Prenons une mélodie, écoutons là. Faisons de même, avec une seconde. Puis, de même avec une troisième, et même une quatrième. Si l’on regarde formellement, on aura alors quatre mélodies, ce qui aboutirait, en bonne logique, à plusieurs chansons, plusieurs compositions.
Or, en réalité, il peut exister un assemblage de ces plusieurs mélodies, qui en forment alors dialectiquement à la fois une seule, et plusieurs, l’aspect principal étant qu’elles n’en forment qu’une seule.
C’est là évidemment une démarche extrêmement difficile, exigeant une capacité à combiner non seulement la rencontre des mélodies à chaque moment, mais également les orientations d’ensemble de chaque mélodie, le tout devant disposer de sa propre cohérence.
Le principe musical d’assembler plusieurs mélodies, de les superposer, telle une forme générale avec des rapports dialectiques entre ses éléments, pour gagner en profondeur, en amplitude, en sensibilité, s’appelle le contrepoint.
La recherche de leur force mélodique forme une partie de ce qu’on appelle l’harmonie (à moins qu’on ne l’oppose, comme le feront justement les décadents, au contrepoint lui-même).
Le contrepoint et l’harmonie forment les deux pôles dialectiques du mouvement historique de la musique.

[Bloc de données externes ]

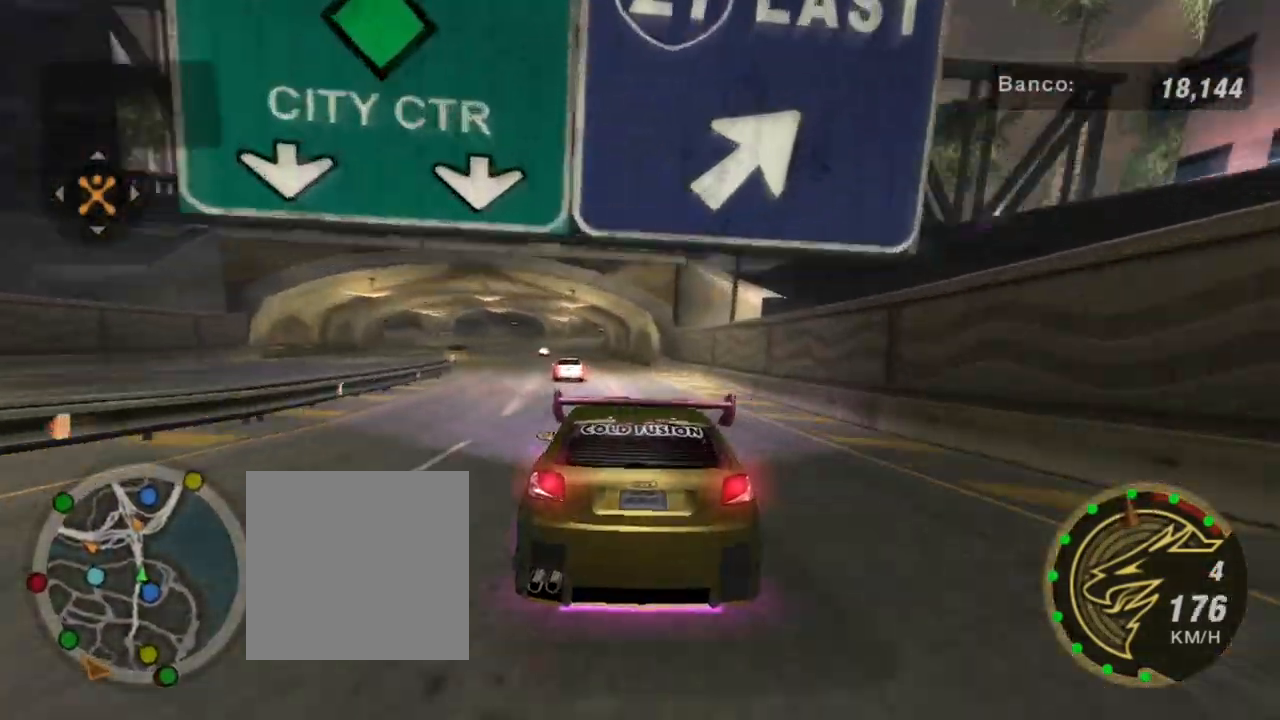
{"buttons": [], "left_stick": "left", "right_stick": "center", "events": [[501, "left_stick", "left"]]}
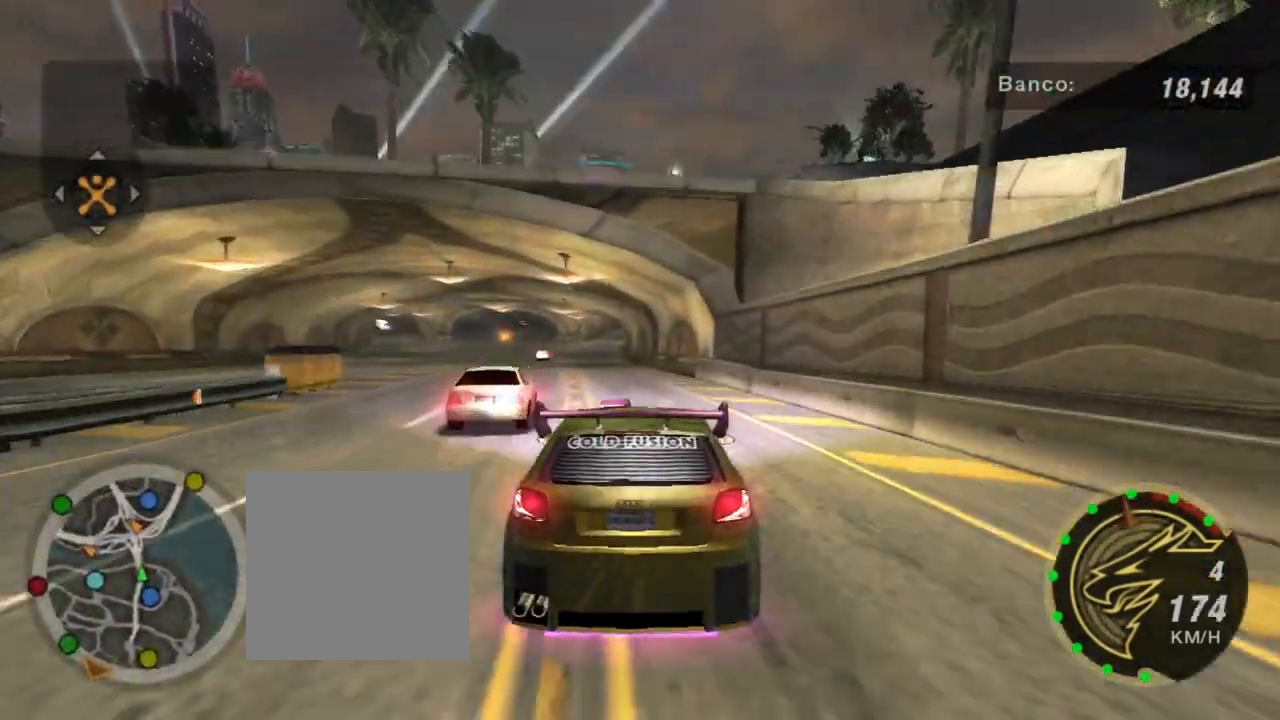
{"buttons": [], "left_stick": "center", "right_stick": "center", "events": [[133, "left_stick", "down-left"], [467, "left_stick", "center"]]}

La musique s’est développée à travers le développement tant de chacun des deux pôles que dans leur interaction.
Il faut ici saisir l’émergence de leur contradiction.
La base de la musique était ce qu’on appelle le plain-chant, c’est-à-dire le chant effectué de manière seule, avec comme seule base sa propre respiration pour parvenir à exprimer le texte de la manière la plus représentative possible.
La mélodie est ici définie par la réalité physique de la respiration. Cela accorde d’un côté une grande force de conviction, ce qui va d’ailleurs avec des formes lyriques comme les psaumes du judaïsme ou le chant grégorien.
De l’autre côté, les limites de l’expression mélodique, des capacités à rendre les choses plus complexes, plus denses, sont évidentes. Or, avec le développement des forces productives, l’approfondissement de la culture, le souci de complexité s’est révélé toujours plus grand.
Ce que les musiciens cherchant à avancer ont alors fait est relativement simple : ils ont ajouté une voix à une voix préexistante, c’est-à-dire qu’ils ont cherché un moyen quantitatif pour avancer. On n’a donc pas un saut qualitatif dans la voix de base, mais un ajout relevant de la quantité pour y parvenir.
Cela semble contourner le problème. Toutefois, ce faisant, les musiciens ont permis l’affirmation d’un mouvement et cela impliquait en soi un moment qualitatif, de par un développement toujours plus complexe dans le cadre d’une société faisant de la musique une valeur culturelle essentielle au développement des facultés humaines.
C’est là où le luthéranisme va jouer un rôle historique.
Le fait d’utiliser plusieurs voix s’appelle la polyphonie. On considère du point de vue des recherches historiques que c’est au tour du IXe siècle de notre ère que la démarche polyphonique commence à véritablement émerger.
Deux formes s’affirment alors comme voix secondaires :
– ce qu’on appelle le bourdon, c’est-à-dire une voix se focalisant sur une seule note basse, telle une sorte d’arrière-plan appuyant le chant principal ;
– ce qu’on appelle la voix organale, appuyant la voix principale en des points précis (pour les musiciens : à la quarte, la quinte ou l’octave seulement).
Puis, vers le XIe siècle la voix organale prit son autonomie, sous le nom de « déchant ».
Le déchant est toujours subordonné à la voix principale, mais il y a de plus en plus d’expérimentations dans sa manière d’appuyer celle-ci. Forcément le mouvement entraîne un effet d’entrain et une seconde voix d’appui se forme, puis une autre encore, etc.
Il faut également noter tout cela, ce qui apporte un saut dans la conscience de la théorie musicale.
Qui plus est, il y a un saut qualitatif de par l’existence de plusieurs lignes de chant. Au lieu de s’orienter exclusivement sur la respiration, car seul le chant principal comptait, il faut désormais avoir un rythme neutre pour mesurer les différents chants et les cadrer ensemble.
Avec le fait de battre la mesure apparaît le contrepoint comme principe théorique de l’écriture de la musique, c’est-à-dire le fait de mettre un point symbolisant une note contre un autre point symbolisant une note.